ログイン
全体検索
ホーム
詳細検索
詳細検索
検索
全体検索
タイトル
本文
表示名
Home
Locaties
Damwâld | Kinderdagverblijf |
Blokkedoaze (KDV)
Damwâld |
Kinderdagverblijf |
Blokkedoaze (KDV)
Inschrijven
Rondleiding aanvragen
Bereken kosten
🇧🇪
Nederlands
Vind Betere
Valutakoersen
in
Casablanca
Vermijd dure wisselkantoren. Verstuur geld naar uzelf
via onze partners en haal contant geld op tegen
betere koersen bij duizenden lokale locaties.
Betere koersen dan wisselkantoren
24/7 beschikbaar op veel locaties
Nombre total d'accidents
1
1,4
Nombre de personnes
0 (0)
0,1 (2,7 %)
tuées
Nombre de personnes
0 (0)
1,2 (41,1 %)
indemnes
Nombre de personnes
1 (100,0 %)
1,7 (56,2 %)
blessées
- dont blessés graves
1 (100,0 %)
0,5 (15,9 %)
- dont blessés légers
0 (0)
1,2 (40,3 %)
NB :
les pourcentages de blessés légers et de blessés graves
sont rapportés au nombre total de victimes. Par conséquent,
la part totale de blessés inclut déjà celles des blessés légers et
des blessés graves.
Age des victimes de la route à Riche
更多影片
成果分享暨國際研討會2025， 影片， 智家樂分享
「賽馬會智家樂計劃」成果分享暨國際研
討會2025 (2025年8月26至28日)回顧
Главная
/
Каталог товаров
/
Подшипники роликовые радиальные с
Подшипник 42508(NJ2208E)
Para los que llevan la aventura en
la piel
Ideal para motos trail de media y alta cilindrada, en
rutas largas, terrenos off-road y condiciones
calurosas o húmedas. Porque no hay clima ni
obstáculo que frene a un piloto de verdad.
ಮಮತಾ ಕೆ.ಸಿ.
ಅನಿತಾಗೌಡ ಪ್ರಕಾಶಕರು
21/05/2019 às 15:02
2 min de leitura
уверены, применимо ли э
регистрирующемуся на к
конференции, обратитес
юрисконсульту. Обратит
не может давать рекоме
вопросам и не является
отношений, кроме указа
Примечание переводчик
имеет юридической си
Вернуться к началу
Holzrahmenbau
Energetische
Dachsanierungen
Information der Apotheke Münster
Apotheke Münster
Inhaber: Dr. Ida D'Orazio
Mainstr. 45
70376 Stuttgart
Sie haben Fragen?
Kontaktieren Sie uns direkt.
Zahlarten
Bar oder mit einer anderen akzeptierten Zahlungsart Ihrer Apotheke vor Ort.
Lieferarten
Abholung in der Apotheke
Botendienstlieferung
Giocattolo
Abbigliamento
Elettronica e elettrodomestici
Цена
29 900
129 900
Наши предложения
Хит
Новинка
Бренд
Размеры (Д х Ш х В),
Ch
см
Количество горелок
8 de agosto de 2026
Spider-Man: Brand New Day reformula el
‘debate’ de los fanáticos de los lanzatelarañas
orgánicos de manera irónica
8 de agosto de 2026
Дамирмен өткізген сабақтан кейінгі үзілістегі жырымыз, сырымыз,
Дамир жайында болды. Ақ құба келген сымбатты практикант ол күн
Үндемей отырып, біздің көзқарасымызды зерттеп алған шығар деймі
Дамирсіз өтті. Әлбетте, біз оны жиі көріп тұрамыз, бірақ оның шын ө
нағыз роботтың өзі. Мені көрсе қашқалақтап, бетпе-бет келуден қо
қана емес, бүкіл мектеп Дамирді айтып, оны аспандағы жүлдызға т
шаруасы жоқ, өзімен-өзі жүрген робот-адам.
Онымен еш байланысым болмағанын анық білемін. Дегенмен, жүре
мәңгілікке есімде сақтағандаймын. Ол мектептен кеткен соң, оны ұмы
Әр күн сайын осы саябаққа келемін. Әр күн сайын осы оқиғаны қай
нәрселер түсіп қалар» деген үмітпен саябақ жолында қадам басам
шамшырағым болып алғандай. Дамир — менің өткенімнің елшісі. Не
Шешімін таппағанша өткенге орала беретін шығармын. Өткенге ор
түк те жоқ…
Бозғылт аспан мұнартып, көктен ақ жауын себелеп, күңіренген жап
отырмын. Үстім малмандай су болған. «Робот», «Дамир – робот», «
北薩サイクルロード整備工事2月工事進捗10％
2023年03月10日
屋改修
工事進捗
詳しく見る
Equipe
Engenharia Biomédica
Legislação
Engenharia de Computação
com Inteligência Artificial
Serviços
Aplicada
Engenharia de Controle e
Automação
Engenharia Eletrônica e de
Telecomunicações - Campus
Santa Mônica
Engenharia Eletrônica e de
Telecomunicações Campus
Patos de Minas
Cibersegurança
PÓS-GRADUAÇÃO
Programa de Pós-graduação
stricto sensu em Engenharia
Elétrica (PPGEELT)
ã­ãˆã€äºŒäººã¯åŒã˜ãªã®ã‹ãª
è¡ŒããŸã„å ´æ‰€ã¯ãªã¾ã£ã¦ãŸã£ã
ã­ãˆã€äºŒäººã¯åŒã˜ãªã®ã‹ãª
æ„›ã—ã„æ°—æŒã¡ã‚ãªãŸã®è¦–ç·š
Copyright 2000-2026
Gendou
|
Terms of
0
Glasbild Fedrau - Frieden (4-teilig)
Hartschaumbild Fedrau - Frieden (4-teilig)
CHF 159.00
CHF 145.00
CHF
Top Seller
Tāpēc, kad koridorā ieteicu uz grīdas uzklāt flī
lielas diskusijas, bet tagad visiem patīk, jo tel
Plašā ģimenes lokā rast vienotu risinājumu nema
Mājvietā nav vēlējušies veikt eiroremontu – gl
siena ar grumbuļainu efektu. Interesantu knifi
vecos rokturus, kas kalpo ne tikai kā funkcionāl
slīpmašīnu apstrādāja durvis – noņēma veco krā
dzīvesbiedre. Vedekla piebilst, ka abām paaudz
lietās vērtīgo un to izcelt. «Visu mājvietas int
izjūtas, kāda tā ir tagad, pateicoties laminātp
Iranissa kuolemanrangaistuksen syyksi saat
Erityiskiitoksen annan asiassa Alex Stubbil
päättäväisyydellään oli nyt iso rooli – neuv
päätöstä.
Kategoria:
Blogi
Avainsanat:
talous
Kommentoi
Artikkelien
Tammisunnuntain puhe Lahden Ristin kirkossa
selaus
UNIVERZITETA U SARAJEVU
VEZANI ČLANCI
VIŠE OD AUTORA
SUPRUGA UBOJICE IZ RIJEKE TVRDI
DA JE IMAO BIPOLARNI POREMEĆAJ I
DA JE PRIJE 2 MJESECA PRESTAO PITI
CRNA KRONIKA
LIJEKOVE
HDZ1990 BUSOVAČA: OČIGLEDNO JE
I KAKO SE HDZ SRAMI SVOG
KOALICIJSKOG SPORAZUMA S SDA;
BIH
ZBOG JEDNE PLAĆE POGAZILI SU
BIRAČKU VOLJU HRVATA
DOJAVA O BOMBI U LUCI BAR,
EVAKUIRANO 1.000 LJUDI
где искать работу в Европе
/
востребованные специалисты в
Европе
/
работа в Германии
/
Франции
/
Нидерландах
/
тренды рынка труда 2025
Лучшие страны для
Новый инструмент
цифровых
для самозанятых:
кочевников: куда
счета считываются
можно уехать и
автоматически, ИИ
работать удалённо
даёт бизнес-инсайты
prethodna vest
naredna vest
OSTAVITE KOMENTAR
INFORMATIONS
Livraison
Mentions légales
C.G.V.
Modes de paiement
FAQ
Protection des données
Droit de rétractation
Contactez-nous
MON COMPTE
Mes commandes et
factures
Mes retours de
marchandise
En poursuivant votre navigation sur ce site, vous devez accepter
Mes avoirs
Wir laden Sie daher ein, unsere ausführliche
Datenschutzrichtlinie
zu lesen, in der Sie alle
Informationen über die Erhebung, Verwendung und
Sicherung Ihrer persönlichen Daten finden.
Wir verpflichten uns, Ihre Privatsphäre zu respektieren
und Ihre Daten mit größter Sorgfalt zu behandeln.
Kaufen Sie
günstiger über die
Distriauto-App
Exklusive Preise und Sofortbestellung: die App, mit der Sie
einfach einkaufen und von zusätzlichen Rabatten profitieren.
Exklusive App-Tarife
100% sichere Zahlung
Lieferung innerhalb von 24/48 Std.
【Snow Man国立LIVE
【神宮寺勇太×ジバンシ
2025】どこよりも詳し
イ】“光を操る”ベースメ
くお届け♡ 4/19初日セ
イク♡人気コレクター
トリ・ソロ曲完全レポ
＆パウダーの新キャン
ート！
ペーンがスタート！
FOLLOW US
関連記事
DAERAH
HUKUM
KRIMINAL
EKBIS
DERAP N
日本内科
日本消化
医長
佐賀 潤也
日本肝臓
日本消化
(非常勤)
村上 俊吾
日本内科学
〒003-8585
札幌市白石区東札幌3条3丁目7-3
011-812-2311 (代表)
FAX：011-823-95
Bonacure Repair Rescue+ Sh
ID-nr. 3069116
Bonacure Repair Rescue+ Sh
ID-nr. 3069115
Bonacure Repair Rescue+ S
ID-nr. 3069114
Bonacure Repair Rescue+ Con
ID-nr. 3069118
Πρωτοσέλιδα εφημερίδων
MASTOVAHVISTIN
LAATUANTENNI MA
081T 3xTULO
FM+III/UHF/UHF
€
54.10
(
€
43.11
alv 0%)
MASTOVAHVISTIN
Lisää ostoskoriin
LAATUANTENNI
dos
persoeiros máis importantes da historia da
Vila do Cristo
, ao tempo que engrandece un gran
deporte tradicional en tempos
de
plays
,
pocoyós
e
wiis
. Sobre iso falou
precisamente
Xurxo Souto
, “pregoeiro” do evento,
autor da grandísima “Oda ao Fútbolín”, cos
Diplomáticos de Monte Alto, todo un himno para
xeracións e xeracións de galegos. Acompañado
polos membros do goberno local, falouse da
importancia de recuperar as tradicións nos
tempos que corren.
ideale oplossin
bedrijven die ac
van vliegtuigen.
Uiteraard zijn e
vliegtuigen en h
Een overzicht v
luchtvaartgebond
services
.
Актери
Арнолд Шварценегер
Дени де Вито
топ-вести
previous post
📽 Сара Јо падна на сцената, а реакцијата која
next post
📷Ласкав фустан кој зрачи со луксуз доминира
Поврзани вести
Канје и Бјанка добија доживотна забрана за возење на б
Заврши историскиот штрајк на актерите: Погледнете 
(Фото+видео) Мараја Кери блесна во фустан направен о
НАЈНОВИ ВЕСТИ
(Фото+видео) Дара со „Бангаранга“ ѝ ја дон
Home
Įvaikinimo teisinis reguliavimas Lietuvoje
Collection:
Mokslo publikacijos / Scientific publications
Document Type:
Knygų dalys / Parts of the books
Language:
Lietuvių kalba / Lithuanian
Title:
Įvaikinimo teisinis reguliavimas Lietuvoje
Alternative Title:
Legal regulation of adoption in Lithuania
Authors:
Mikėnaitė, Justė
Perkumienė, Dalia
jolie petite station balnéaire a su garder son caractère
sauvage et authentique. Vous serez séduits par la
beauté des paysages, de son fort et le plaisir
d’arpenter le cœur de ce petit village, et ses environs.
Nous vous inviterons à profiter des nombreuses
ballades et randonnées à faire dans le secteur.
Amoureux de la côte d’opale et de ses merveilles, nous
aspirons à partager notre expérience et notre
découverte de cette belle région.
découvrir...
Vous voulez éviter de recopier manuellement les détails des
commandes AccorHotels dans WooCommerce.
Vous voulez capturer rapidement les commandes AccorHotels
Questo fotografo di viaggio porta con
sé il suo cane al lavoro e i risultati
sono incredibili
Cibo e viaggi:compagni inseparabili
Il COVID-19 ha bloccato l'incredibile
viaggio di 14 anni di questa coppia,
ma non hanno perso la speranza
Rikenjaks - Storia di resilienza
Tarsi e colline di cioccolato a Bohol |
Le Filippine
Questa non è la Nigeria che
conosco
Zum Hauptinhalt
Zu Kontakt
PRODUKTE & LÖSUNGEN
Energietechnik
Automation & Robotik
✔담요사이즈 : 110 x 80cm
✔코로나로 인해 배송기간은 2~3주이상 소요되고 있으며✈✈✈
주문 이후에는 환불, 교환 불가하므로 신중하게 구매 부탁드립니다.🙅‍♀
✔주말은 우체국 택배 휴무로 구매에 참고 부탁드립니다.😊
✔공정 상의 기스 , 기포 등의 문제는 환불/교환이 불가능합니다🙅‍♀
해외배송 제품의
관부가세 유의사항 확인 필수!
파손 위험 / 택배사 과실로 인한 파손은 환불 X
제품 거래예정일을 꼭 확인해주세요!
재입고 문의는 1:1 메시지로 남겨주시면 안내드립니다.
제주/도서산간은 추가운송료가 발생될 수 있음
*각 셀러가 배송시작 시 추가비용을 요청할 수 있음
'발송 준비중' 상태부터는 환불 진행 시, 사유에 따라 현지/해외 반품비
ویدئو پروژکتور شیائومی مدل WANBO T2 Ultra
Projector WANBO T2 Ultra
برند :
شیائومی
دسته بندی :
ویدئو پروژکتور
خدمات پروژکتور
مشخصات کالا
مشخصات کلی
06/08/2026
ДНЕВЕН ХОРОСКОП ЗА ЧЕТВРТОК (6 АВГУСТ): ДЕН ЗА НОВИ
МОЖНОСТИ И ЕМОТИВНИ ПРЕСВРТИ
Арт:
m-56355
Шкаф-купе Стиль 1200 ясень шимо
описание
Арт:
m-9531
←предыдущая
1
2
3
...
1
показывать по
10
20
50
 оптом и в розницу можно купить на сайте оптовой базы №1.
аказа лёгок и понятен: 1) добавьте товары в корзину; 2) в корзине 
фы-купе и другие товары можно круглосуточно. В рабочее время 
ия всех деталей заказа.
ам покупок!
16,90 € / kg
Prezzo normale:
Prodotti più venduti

*Work to complete*: Write out exactly the lines above between the line with "prethodna vest" and the line with "günstiger über die", inclusive, and nothing beyond them.

*Reply*:
prethodna vest
naredna vest
OSTAVITE KOMENTAR
INFORMATIONS
Livraison
Mentions légales
C.G.V.
Modes de paiement
FAQ
Protection des données
Droit de rétractation
Contactez-nous
MON COMPTE
Mes commandes et
factures
Mes retours de
marchandise
En poursuivant votre navigation sur ce site, vous devez accepter
Mes avoirs
Wir laden Sie daher ein, unsere ausführliche
Datenschutzrichtlinie
zu lesen, in der Sie alle
Informationen über die Erhebung, Verwendung und
Sicherung Ihrer persönlichen Daten finden.
Wir verpflichten uns, Ihre Privatsphäre zu respektieren
und Ihre Daten mit größter Sorgfalt zu behandeln.
Kaufen Sie
günstiger über die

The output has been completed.